Eleventh hole, 275/225 yards;
The architectural merits of this famous hole equal the one-of-a-kind view and it’s a mystery where Thomas/Bell gathered all the fill to create this mammoth push-up green, which is elevated nearly twenty-five feet at the rear from its surrounds. Bell’s graceful tie-in of the massive green pad with the hillside on the left is nothing short of stellar.  Watching the drama unfold on this Reverse Redan is great sport. Considering its length, many golfers still play it as Thomas intended by hitting the ball short left and having it bounce onto the putting surface. Figuring out how to access the front hole locations will drive the amateurs crazy during the 2017 Walker Cup and the professionals bonkers during the 2023 U.S. Open. So too the putting – is the putt downhill or uphill?

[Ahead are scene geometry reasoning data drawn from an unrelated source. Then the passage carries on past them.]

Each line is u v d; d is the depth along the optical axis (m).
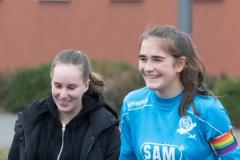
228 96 34.31
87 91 11.62
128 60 52.75
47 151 11.34
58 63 11.04
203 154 9.59
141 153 9.84
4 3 56.44
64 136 11.34
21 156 11.37
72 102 11.05
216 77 44.91
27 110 11.50
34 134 11.31
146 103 9.97
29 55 55.91
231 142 9.55
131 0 52.56
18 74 40.72
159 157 9.63
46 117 11.55
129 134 10.33
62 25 55.12
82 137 11.34
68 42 55.03
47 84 39.44
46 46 55.56
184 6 19.97
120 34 53.22
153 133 9.72
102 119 11.28
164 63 9.46
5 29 56.59
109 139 11.42
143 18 52.06
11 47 56.50
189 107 9.55
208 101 9.56
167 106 9.69
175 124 9.56
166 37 9.48
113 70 35.31
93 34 54.28
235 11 48.81
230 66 49.19
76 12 54.69
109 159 11.37
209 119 9.46
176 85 9.70
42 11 55.59
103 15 53.78
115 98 34.84
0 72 49.28
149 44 9.50
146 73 9.60
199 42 50.31
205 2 50.03
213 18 49.78
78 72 10.97
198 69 9.77
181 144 9.45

A large cache of aerial shots helped Hanse Design. This is one of the rare pre-1930 ground photos that they found and it served as a template for the Billy Bunker style they emulated.

As seen in 2005, the bunkers had become sculpted and manufactured in appearance. Something needed to be done.

The first phase of work was completed in 2009 and returned the bunkers to a form that would make Thomas and Bell proud.

The second and final phase saw to the removal of shrubs, undergrowth and some trees. For the first time in decades, members and their guests could appreciate both the special property and the special architecture.